__Verilen Yazı__.
6 Ekim 2006

SİBELİM, İFTAR YEMEĞİ VE YAŞAMAYA DAİR



Merhaba Arkadaşlar!
Söz verdiğim gibi bugün buradayım ve Sibelim için hazırladığımız iftar yemeklerinin tariflerini sizlerle paylaşacağım. Bu arada annem de Sibeli çok sevdi demeye bilmem ki gerek var mı, onu kim sevmez zaten, dünya tatlısı arkadaşım benim, umarım her şey gönlüne göre olur, umarım evinde güle güle oturur, umarım dostluğumuz ömür boyu sürer! O, benim hem kardeşim hem arkadaşım! Bir söz vardır, “Kardeş zorunlu akraba, arkadaş seçilmiş kardeş” diye, benim de öyle ki tane arkadaşım, dostum var, biri 10 yıllık arkadaşım Fikriye, biri de Sibel!
Not: Sibelim, çektiği resimleri bana göndermeye çalışmış,börek resmini gönderebilmiş, onu da ben yükleyemiyorum henüz!

__Gösterilen Malzeme__.

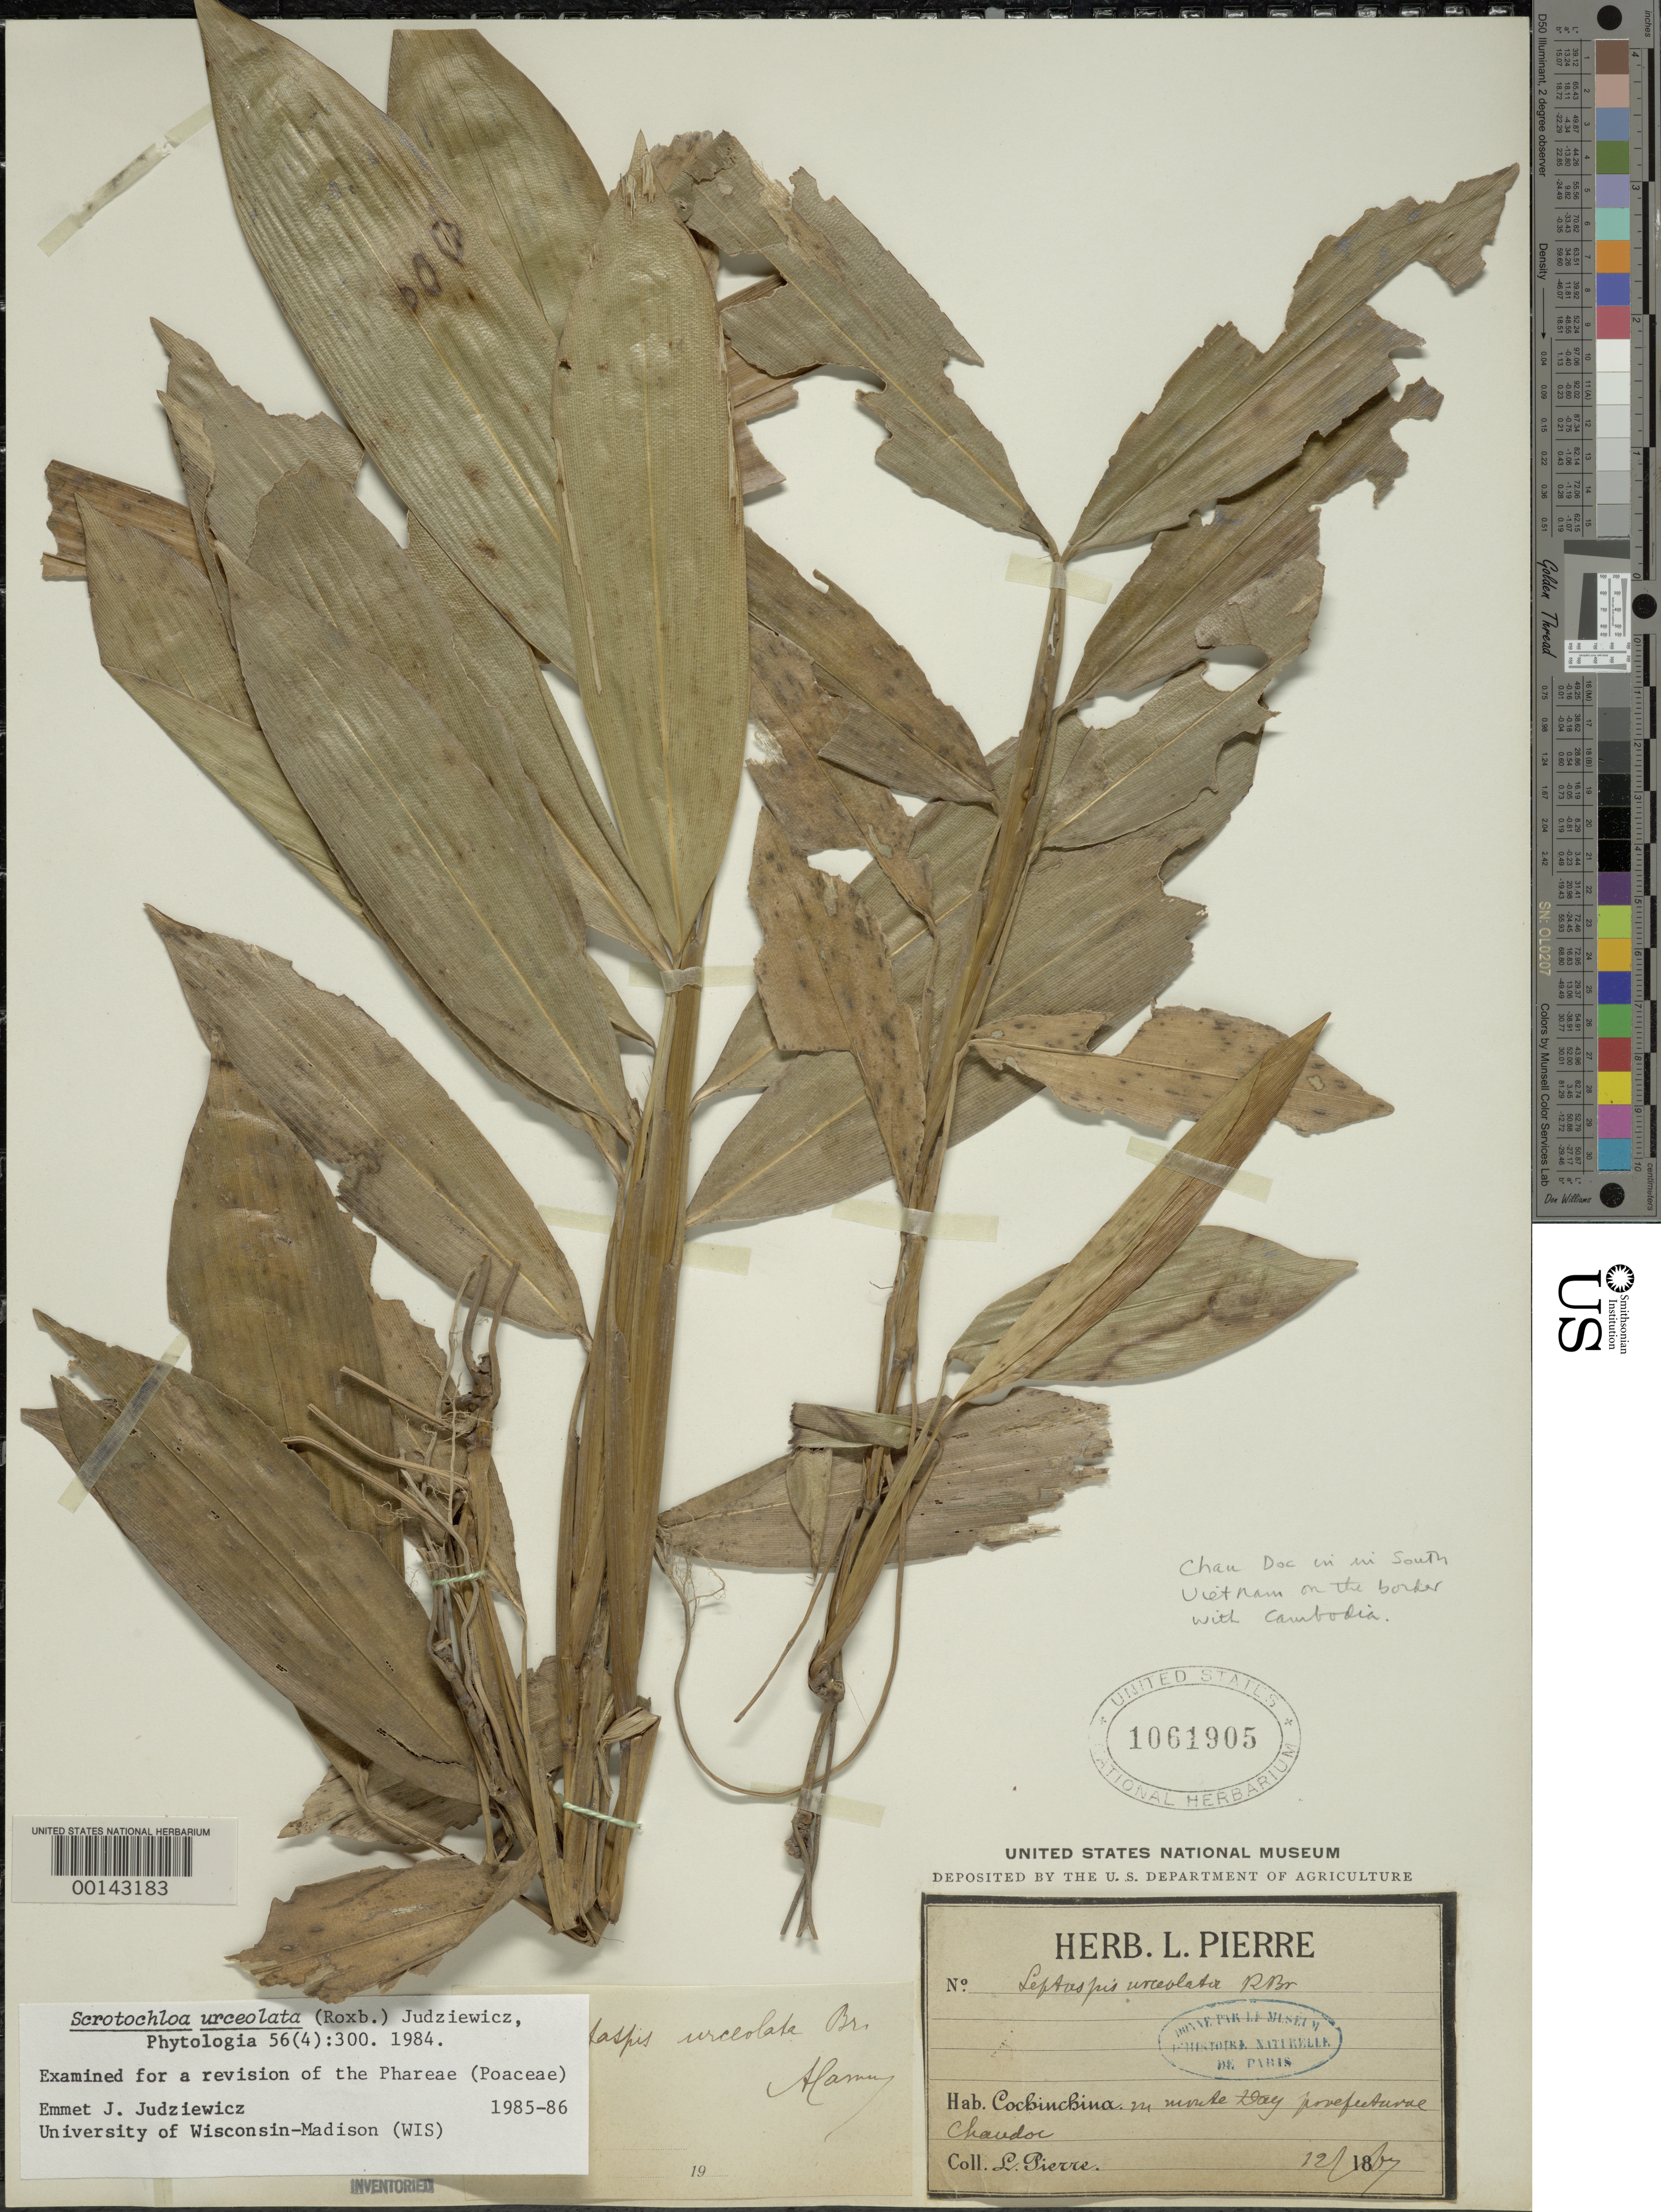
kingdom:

__Görev Listesi__.
a) Yazıya göre şu soruları yanıtlayın:
(i) Yazının başında hangi tarih yer alıyor?
(ii) Yazar, Fikriye'nin kaç yıllık arkadaşı olduğunu belirtiyor?
(iii) Nota göre Sibel hangi resmi gönderebilmiş?
b) Yazının "SİBELİM, İFTAR YEMEĞİ" ile başlayıp "ben yükleyemiyorum henüz!" ile biten kısmını hiçbir değişiklik yapmadan aktarın.
Buradaki malzeme, yazıdan bağımsız ayrı bir kaynaktır.

__Çözüm Listesi__.
a)
(i) 6 Ekim 2006
(ii) 10 yıllık
(iii) Börek resmini

b)
SİBELİM, İFTAR YEMEĞİ VE YAŞAMAYA DAİR



Merhaba Arkadaşlar!
Söz verdiğim gibi bugün buradayım ve Sibelim için hazırladığımız iftar yemeklerinin tariflerini sizlerle paylaşacağım. Bu arada annem de Sibeli çok sevdi demeye bilmem ki gerek var mı, onu kim sevmez zaten, dünya tatlısı arkadaşım benim, umarım her şey gönlüne göre olur, umarım evinde güle güle oturur, umarım dostluğumuz ömür boyu sürer! O, benim hem kardeşim hem arkadaşım! Bir söz vardır, “Kardeş zorunlu akraba, arkadaş seçilmiş kardeş” diye, benim de öyle ki tane arkadaşım, dostum var, biri 10 yıllık arkadaşım Fikriye, biri de Sibel!
Not: Sibelim, çektiği resimleri bana göndermeye çalışmış,börek resmini gönderebilmiş, onu da ben yükleyemiyorum henüz!